The band’s larger-than-life sound is equaled by its swaggering stage presence, so when a recent conversation with lead singer and guitarist Sadler Vann proved him to be a relatively soft-spoken and thoughtful guy, any connections to his wild onstage persona were turned around quicker than the treble horn in the band’s vintage cabinet.
“People can tell that we have a classic rock influence, but they say it sounds modern at the same time,” Vann says when asked about the group’s sonic reputation. “That’s really the best spot for us to be in.”
Indeed, guitar-heavy tunes such as “Devil Ain’t Ready” or “No Time For Mercy” easily bring to mind classic Cream, MC5, Aerosmith or AC/DC. Leslie isn’t the only band out there cranking out guitar rock reminiscent of decades past, and its connection with one of those like-minded groups resulted in a brush with Hollywood for Vann last year — a connection to The Mooney Suzuki, which was cast in Tropic Thunder, landed Vann a brief cameo in the film.
“The whole movie thing started with a co-write I did with [vocalist] Sammy James Jr.,” Vann says. “We were touring with them at the time and I was filling in on guitar, so I got invited to go out and do the filming with them.”
Like many bit parts for big-time movies, however, you won’t see them in the version that’s hitting theaters this week — Vann and The Mooney Suzuki will be in the director’s cut on the DVD release.
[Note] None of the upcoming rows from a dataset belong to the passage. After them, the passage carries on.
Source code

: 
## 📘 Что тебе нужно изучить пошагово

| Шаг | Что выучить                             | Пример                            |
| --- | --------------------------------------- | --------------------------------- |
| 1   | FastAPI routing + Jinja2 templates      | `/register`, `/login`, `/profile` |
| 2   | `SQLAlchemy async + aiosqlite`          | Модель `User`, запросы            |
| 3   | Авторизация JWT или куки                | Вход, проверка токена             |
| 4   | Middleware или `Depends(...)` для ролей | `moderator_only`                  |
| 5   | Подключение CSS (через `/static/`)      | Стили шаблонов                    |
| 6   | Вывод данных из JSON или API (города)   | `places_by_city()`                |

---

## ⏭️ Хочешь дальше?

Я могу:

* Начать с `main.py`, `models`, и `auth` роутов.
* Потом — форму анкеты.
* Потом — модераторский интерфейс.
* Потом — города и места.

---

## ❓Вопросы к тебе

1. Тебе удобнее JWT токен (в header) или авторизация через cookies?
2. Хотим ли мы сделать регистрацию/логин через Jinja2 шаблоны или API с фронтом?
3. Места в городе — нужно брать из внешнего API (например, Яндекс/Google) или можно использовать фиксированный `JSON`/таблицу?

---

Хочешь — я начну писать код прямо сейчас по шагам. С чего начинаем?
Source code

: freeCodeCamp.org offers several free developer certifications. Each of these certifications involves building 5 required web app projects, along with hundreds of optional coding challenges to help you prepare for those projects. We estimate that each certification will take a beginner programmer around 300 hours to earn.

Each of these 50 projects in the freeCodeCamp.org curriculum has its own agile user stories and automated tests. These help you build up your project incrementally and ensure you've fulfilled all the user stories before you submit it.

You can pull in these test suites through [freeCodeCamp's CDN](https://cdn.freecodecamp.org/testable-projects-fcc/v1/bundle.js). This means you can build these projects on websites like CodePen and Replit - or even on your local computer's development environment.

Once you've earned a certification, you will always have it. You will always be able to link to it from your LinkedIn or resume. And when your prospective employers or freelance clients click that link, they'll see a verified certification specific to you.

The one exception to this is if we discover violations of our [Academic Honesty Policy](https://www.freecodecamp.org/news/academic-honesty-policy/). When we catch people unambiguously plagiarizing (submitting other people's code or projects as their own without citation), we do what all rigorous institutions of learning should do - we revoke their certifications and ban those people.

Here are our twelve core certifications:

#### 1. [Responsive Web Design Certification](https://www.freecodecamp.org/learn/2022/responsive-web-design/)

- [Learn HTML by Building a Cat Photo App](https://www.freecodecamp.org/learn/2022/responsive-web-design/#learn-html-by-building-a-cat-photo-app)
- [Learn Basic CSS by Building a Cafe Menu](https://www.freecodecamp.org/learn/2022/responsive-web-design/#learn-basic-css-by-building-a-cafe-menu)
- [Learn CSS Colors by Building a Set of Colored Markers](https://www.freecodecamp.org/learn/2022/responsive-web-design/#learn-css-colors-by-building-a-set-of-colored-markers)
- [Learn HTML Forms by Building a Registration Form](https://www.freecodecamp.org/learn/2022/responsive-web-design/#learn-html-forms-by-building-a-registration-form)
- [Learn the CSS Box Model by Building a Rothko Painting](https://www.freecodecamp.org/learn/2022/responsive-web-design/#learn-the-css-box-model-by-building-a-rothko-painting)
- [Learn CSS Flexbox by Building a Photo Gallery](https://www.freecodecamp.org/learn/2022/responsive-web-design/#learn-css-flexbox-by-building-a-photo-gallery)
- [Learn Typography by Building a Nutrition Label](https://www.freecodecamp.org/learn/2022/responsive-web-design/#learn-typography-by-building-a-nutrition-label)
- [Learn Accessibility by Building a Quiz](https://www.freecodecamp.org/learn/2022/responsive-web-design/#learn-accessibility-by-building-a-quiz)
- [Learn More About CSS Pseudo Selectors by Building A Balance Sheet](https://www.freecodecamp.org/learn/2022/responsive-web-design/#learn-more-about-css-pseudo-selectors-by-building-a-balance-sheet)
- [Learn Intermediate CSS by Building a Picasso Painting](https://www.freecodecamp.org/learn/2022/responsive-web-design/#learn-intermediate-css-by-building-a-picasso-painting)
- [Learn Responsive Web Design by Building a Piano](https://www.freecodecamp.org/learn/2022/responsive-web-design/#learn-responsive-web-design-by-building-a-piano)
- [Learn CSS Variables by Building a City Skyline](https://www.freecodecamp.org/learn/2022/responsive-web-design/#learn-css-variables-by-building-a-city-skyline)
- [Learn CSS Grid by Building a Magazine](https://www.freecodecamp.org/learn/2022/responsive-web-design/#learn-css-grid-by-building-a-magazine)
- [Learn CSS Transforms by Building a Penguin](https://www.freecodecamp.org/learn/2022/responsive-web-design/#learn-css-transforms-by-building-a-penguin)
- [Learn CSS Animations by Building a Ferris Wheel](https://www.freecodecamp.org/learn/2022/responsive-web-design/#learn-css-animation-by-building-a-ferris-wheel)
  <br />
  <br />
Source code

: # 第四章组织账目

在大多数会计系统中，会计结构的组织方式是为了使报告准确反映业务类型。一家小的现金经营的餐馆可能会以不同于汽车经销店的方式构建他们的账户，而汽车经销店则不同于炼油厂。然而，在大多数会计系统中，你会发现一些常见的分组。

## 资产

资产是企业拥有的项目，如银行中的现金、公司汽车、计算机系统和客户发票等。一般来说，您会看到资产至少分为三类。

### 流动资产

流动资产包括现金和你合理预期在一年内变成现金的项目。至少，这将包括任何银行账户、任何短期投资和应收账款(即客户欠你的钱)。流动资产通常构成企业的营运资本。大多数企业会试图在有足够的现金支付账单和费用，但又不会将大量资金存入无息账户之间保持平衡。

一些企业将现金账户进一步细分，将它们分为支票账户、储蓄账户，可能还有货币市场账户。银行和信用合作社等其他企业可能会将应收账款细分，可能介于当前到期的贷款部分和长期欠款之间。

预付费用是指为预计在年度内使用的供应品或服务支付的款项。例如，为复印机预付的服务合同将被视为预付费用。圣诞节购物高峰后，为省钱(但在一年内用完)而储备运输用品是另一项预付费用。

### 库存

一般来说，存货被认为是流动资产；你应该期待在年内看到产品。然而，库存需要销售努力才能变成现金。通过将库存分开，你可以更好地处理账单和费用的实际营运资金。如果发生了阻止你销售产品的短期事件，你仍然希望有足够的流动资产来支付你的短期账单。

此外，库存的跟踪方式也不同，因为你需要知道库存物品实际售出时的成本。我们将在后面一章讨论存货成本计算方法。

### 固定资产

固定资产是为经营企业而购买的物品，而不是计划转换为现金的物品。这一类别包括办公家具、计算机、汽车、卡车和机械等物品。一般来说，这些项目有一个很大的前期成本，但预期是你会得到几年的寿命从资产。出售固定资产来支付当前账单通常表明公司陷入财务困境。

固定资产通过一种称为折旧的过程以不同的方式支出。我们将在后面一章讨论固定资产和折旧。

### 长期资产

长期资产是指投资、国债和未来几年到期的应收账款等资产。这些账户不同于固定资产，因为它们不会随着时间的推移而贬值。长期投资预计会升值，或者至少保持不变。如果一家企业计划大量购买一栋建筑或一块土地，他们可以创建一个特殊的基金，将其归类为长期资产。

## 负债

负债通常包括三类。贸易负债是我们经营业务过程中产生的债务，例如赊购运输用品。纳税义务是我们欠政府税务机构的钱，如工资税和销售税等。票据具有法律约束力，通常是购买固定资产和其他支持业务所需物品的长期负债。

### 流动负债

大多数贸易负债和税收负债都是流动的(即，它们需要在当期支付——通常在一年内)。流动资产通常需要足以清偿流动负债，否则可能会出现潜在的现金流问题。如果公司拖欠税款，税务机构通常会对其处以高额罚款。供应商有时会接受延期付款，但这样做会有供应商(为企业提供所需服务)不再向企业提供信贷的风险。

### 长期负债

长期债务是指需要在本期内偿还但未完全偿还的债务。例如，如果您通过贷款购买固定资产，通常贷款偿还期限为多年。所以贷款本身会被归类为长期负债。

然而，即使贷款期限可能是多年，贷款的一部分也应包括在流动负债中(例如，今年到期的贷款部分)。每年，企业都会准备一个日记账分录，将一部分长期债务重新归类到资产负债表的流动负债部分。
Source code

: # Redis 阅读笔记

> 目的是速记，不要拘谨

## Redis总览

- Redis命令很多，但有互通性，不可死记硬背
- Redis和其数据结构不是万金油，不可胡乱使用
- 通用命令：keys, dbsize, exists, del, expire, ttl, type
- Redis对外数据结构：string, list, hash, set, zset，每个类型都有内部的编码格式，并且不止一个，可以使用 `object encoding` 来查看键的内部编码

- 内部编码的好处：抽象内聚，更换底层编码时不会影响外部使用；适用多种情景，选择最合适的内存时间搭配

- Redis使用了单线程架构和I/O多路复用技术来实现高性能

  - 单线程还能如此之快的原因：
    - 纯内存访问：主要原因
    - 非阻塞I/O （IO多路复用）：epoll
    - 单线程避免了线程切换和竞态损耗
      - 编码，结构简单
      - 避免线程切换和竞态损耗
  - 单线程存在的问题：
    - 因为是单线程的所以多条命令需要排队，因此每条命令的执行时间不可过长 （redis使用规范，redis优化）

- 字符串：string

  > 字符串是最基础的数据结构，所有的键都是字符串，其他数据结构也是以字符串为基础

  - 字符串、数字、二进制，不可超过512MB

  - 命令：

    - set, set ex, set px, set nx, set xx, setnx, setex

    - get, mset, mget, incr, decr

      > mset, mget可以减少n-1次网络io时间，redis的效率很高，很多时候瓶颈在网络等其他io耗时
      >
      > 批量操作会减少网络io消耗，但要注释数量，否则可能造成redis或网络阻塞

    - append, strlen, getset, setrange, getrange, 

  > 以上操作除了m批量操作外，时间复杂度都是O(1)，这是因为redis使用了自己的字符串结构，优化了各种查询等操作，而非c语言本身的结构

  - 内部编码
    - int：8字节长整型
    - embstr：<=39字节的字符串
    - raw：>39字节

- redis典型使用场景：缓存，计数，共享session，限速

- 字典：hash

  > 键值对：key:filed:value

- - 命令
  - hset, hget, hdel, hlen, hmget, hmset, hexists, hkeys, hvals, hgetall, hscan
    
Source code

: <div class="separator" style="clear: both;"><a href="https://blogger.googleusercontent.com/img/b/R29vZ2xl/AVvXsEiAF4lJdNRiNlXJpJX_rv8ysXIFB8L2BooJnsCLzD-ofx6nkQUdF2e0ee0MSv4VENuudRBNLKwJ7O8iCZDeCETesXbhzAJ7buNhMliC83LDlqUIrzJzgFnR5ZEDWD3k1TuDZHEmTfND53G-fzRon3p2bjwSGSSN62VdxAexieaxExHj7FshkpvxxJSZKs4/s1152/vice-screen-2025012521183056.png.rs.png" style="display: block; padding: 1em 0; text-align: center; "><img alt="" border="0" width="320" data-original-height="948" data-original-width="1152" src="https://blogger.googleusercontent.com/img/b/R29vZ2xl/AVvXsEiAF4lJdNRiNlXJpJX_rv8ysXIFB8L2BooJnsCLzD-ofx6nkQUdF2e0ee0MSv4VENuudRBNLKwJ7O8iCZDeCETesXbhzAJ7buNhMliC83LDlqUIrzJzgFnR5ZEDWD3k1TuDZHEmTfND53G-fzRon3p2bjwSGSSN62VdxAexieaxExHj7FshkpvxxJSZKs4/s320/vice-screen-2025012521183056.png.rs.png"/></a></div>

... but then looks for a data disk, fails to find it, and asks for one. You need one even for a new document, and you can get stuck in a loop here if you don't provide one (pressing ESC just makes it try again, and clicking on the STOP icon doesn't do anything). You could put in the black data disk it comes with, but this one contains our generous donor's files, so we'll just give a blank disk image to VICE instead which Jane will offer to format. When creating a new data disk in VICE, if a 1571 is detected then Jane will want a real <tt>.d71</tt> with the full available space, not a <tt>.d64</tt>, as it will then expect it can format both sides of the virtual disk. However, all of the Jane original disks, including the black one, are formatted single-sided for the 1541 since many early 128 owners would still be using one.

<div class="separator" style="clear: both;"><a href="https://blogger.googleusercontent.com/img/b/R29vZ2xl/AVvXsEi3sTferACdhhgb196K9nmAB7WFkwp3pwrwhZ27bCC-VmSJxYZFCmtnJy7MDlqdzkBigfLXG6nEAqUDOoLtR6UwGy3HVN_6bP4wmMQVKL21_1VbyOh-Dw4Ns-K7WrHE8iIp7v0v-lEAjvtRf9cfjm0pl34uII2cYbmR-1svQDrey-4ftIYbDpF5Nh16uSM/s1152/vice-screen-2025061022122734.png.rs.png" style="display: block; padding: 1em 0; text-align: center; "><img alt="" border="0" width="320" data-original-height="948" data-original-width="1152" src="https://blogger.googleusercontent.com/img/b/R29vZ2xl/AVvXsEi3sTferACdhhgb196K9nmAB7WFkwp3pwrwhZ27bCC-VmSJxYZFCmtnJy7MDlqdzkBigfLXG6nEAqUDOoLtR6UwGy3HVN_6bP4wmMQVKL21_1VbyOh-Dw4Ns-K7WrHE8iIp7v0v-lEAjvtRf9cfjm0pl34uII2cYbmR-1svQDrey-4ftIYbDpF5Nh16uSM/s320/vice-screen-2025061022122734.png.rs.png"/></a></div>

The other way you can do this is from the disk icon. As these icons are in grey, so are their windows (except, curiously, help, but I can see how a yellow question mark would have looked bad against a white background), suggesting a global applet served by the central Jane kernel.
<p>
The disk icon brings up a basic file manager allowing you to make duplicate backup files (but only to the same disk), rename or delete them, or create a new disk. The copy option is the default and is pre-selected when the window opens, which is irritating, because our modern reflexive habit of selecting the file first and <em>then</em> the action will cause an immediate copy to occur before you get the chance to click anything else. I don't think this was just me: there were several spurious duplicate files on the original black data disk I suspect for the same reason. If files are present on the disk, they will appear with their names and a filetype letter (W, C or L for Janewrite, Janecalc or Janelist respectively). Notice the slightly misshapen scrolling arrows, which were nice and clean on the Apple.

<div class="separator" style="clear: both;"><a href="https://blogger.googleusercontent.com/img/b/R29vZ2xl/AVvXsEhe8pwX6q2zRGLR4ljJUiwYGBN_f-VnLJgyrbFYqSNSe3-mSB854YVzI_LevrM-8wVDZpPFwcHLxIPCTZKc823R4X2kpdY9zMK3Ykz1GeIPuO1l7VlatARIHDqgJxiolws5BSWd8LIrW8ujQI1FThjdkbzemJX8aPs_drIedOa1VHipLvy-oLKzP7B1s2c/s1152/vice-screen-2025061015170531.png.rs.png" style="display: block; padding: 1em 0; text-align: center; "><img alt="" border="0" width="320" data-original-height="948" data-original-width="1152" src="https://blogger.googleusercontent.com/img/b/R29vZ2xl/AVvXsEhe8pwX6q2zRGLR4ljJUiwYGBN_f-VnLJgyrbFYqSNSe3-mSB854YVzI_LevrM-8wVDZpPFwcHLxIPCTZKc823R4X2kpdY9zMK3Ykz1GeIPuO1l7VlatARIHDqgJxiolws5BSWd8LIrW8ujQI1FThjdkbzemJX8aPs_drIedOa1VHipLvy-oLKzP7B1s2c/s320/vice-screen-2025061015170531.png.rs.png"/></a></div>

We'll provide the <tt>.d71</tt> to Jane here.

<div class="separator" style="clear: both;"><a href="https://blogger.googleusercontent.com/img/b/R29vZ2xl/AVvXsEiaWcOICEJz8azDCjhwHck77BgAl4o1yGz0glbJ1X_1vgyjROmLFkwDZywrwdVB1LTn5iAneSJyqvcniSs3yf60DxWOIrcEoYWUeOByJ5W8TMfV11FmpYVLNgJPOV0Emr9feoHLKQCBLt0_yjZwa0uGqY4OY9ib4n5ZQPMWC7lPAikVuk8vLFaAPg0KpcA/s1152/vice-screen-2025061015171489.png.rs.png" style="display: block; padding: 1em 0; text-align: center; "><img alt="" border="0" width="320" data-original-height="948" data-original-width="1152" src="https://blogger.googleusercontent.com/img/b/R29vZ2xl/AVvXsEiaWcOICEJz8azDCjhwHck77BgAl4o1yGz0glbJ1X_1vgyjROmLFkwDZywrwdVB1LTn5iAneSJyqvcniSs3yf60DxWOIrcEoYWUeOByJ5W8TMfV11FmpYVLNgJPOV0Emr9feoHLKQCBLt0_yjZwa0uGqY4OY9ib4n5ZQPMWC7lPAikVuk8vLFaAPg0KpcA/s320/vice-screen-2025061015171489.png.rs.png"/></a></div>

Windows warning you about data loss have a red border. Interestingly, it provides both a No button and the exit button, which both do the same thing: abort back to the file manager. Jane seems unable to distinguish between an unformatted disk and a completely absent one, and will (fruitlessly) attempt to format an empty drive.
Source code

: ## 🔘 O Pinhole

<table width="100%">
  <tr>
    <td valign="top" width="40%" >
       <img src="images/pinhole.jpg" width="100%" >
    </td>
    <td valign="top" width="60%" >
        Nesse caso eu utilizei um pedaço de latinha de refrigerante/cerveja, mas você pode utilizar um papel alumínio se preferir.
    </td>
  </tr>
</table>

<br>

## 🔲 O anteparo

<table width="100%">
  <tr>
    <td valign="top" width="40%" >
But Vann and bandmates Jason Fox (bass) and Jonathan Carman (drums) aren’t waiting around for unlikely movie stardom. They have been working on finalizing their first full-length album, something Vann says they have deliberately taken their time with to get just right.
“It’s not necessarily different, but it’s better,” Vann says when asked about the direction of the new album’s studio sessions. “There is more production value, more groove in the songs, more confidence. We weren’t going to try anything without thinking we’re the biggest band in the world.”
Hearing the preliminary results, I’d say Leslie certainly sounds like it could be the biggest band in the world, if that world gets to hear these songs.
“We got done with the record in mid-June, but we’re going back to record a couple more songs and mix the whole thing,” Vann says. “We don’t have a projected date for it to come out yet, but it will probably be early next year.”
Until then, the band plans on doing more of what has brought them this far — touring and networking to reach as many ears as possible.
“What really helps us is getting out on the road,” Vann says. “Myspace, Facebook, the usual online outlets, that’s where we are connecting with people. The music business doesn’t really affect us right now. We have taken our time with everything and done what’s right for us.”
What’s right for them these days is touring with like-minded bands such as Bang Camaro or Stonerider, who’ll be opening this show. Just like their own fans, however, the members of Leslie are suckers for a great rock concert, including a recent Tom Petty and the Heartbreakers show they attended together.
“We really get into his music because he’s a Southern boy and his story is really a grassroots one, the way he came up and worked really hard,” Vann says. “He’s had a career just by continuing to write good songs — he’s an inspiration to us in that way.”